Academic
Intelligence Engine.
An AI-assisted research platform designed to preserve, organize, and extend the intellectual frameworks of academic researchers.
A scholar's intellectual framework lives mostly in their head.
A researcher accumulates a body of work over decades — published papers, working drafts, lecture notes, citation networks, and the unwritten reasoning that connects them. Most of this structure remains tacit. Students inherit only the published surface; collaborators inherit only what is reachable through search.
The Academic Intelligence Engine asks a narrow question: can a system preserve the connective tissue between a researcher's ideas in a form that supports new thinking, rather than merely recall?

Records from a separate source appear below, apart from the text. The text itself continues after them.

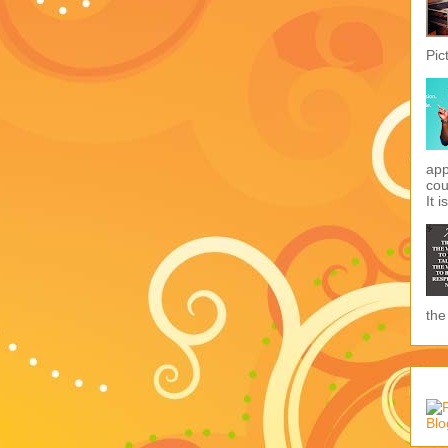
Pic
app
cou
It i
the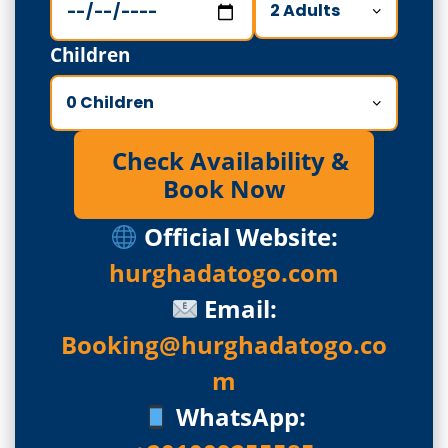
Children
Check Availability &
Book Now
Official Website:
hurghadatogo.com
Email:
Booking@hurghadatogo.co
m
WhatsApp: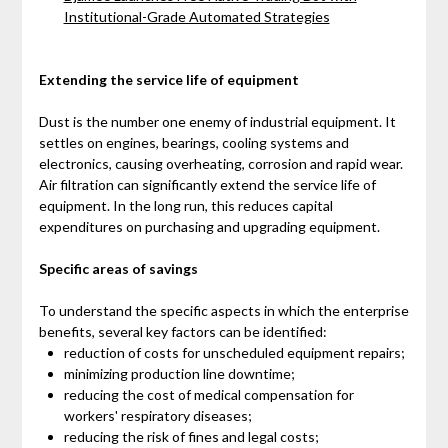
Institutional-Grade Automated Strategies
Extending the service life of equipment
Dust is the number one enemy of industrial equipment. It
settles on engines, bearings, cooling systems and
electronics, causing overheating, corrosion and rapid wear.
Air filtration can significantly extend the service life of
equipment. In the long run, this reduces capital
expenditures on purchasing and upgrading equipment.
Specific areas of savings
To understand the specific aspects in which the enterprise
benefits, several key factors can be identified:
reduction of costs for unscheduled equipment repairs;
minimizing production line downtime;
reducing the cost of medical compensation for
workers' respiratory diseases;
reducing the risk of fines and legal costs;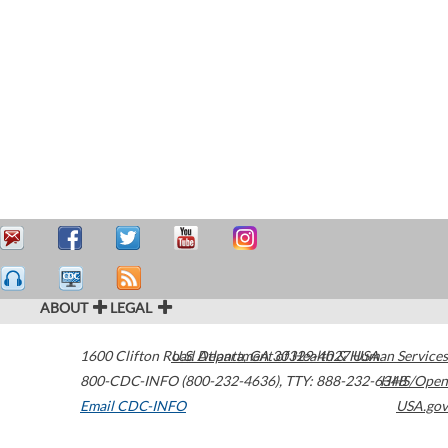
ABOUT
LEGAL
1600 Clifton Road
U.S. Department of Health & Human Services
Atlanta
,
GA
30329-4027
USA
800-CDC-INFO (800-232-4636)
,
TTY: 888-232-6348
HHS/Open
Email CDC-INFO
USA.gov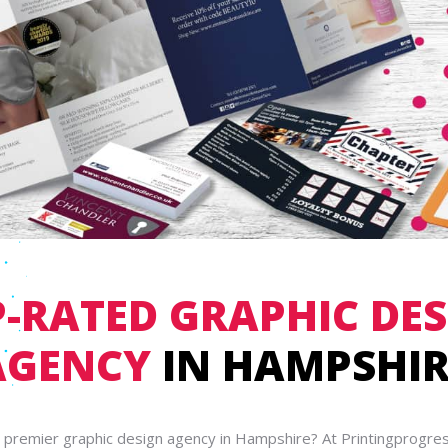
-RATED GRAPHIC DE
AGENCY
IN HAMPSHIR
a premier graphic design agency in Hampshire? At Printingprogres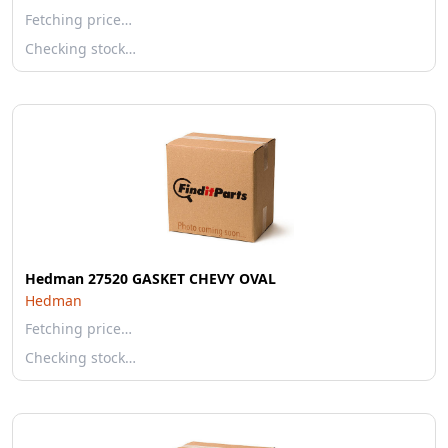
Fetching price…
Checking stock…
Hedman 27520 GASKET CHEVY OVAL
Hedman
Fetching price…
Checking stock…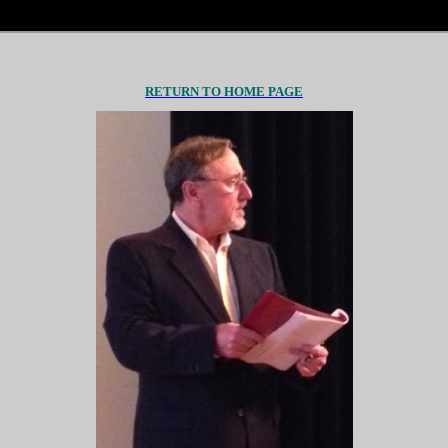
RETURN TO HOME PAGE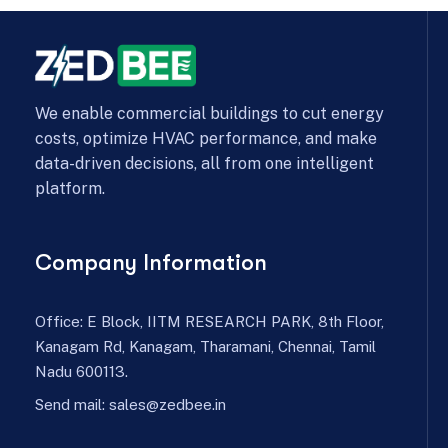
We enable commercial buildings to cut energy
costs, optimize HVAC performance, and make
data-driven decisions, all from one intelligent
platform.
Company Information
Office: E Block, IITM RESEARCH PARK, 8th Floor,
Kanagam Rd, Kanagam, Tharamani, Chennai, Tamil
Nadu 600113.
Send mail:
sales@zedbee.in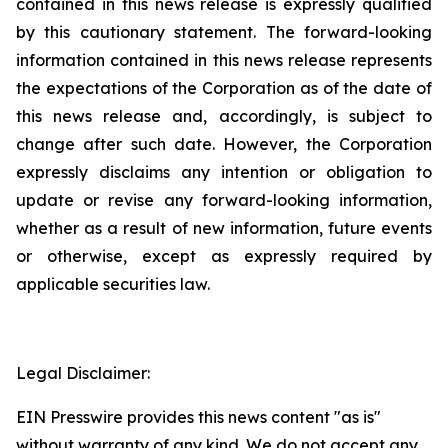
contained in this news release is expressly qualified
by this cautionary statement. The forward-looking
information contained in this news release represents
the expectations of the Corporation as of the date of
this news release and, accordingly, is subject to
change after such date. However, the Corporation
expressly disclaims any intention or obligation to
update or revise any forward-looking information,
whether as a result of new information, future events
or otherwise, except as expressly required by
applicable securities law.
Legal Disclaimer:
EIN Presswire provides this news content "as is"
without warranty of any kind. We do not accept any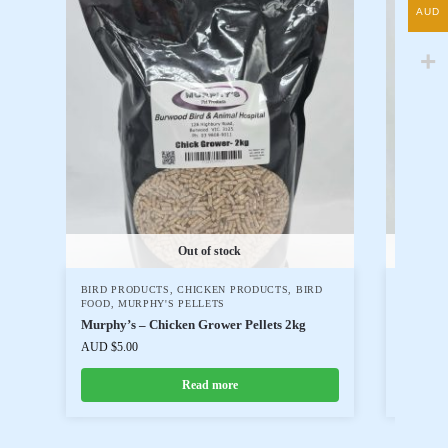
AUD
Out of stock
BIRD PRODUCTS
,
CHICKEN PRODUCTS
,
BIRD
WOMBAR
FOOD
,
MURPHY'S PELLETS
BIRD FO
Murphy’s – Chicken Grower Pellets 2kg
Passwel
AUD $
5.00
AUD $
14
Read more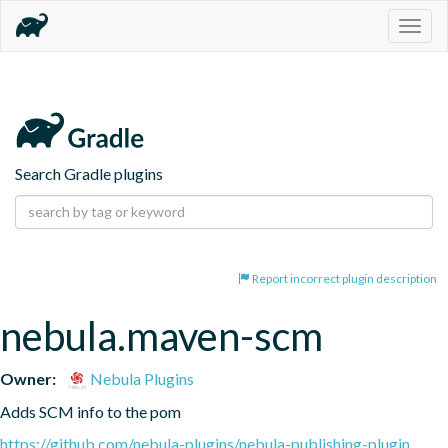
Togg
navig
Search Gradle plugins
Report incorrect plugin description
nebula.maven-scm
Owner:
Nebula Plugins
Adds SCM info to the pom
https://github.com/nebula-plugins/nebula-publishing-plugin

The goal is not to replicate a scholar. It is to make their framework navigable.
A typed knowledge graph anchored in the researcher's own corpus.
The corpus is decomposed into typed nodes — works, concepts, claims, methods, and citations — connected by typed edges that record how the researcher themselves links them. Provenance is preserved at every node so that every retrieved fragment is traceable to a primary source.

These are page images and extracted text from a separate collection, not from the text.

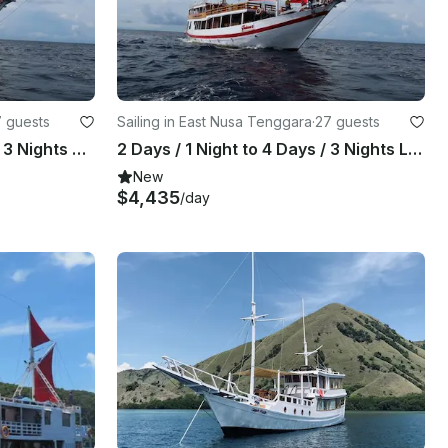
 guests
Sailing in East Nusa Tenggara
·
27 guests
3 Days / 2 Night to 4 Days / 3 Nights Diving Trip with Thalassa Pinisi 2
2 Days / 1 Night to 4 Days / 3 Nights LIVE ON BOARD Trip with Thalassa Pinisi 2
New
$4,435
/day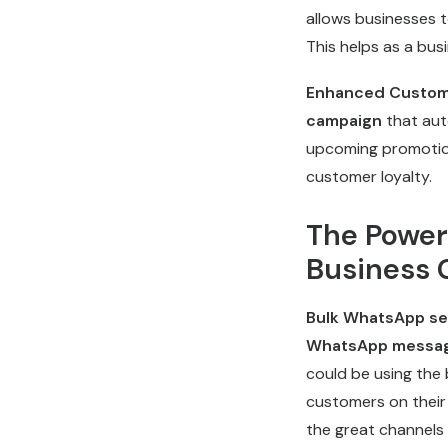
allows businesses 
This helps as a bus
Enhanced Custom
campaign
that aut
upcoming promotio
customer loyalty.
The Power
Business 
Bulk WhatsApp se
WhatsApp messa
could be using the
customers on their 
the great channel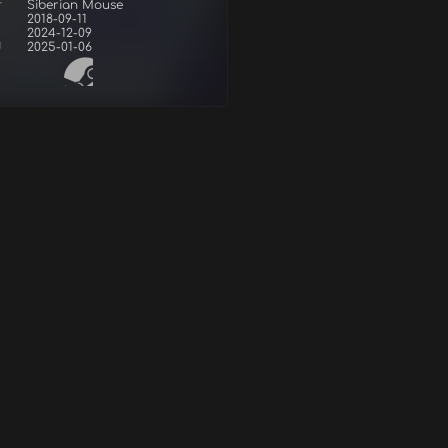
r
Siberian Mouse
2018-09-11
2024-12-09
d
2025-01-06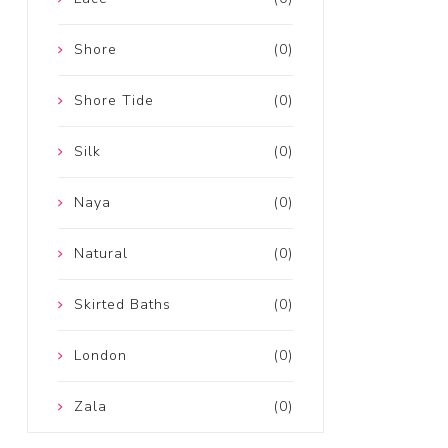
Shore
(0)
Shore Tide
(0)
Silk
(0)
Naya
(0)
Natural
(0)
Skirted Baths
(0)
London
(0)
Zala
(0)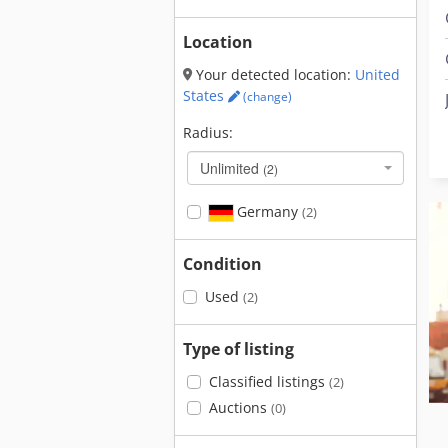
Location
Your detected location:
United
States
(change)
Radius:
Unlimited
(2)
Germany
(2)
Condition
Used
(2)
Type of listing
Classified listings
(2)
Auctions
(0)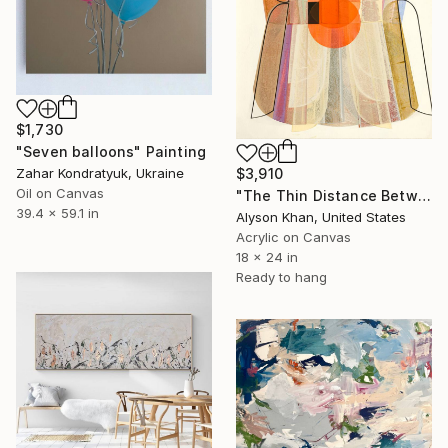
$1,730
"Seven balloons" Painting
Zahar Kondratyuk, Ukraine
$3,910
Oil on Canvas
"The Thin Distance Between the Two" Painting
39.4 x 59.1 in
Alyson Khan, United States
Acrylic on Canvas
18 x 24 in
Ready to hang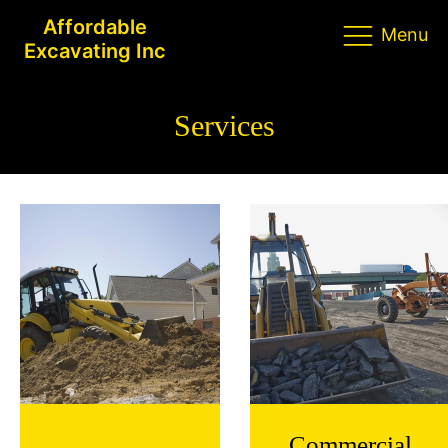
Affordable
Menu
Excavating Inc
Services
Commercial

Semantic retrieval grounded in the graph, not the model.
Queries are answered through retrieval-augmented generation over the corpus. The model proposes; the graph constrains. Generation is never allowed to assert a claim that is not anchored to a retrievable source within the researcher's own body of work.
An assistant in the loop, not at the wheel.
The researcher asks questions, drafts arguments, and traces concept lineages. The engine responds with grounded passages, suggested connections, and citation suggestions — each presented with a clear path back to the source the researcher already wrote.
A framework students can interrogate, not just memorize.
In a teaching context, the engine functions as a navigable map of the course's underlying intellectual structure. Students can ask why two ideas connect, see the citation chain that supports a claim, and locate the primary readings that originated it.
Toward a long-lived intellectual instrument.
The roadmap explores cross-corpus reasoning across collaborating researchers, version-aware tracking of how a concept evolves over a scholar's career, and an annotation surface that captures the researcher's reactions as first-class graph edges.
Augment scholarship. Do not impersonate it.
The engine is deliberately conservative about generation. It cites more than it asserts, surfaces the researcher's own words wherever possible, and treats every inference as a hypothesis the scholar must accept before it joins the graph.
The instrument should sharpen the scholar, not stand in for them.
Provenance is the product.
A claim without a source is worse than no claim at all.
The scholar is the ground truth.
Every model output is a draft awaiting endorsement.
Frameworks outlive papers.
Preserve the connective tissue, not just the published surface.
Every system in the Decision Systems Lab is engineered to outlive its author : a small, durable piece of operational thinking made legible to the next engineer.
Technical documentation for this system is currently being developed as part of the Decision Systems Lab. This page will evolve alongside the project as research, implementation, and validation progress.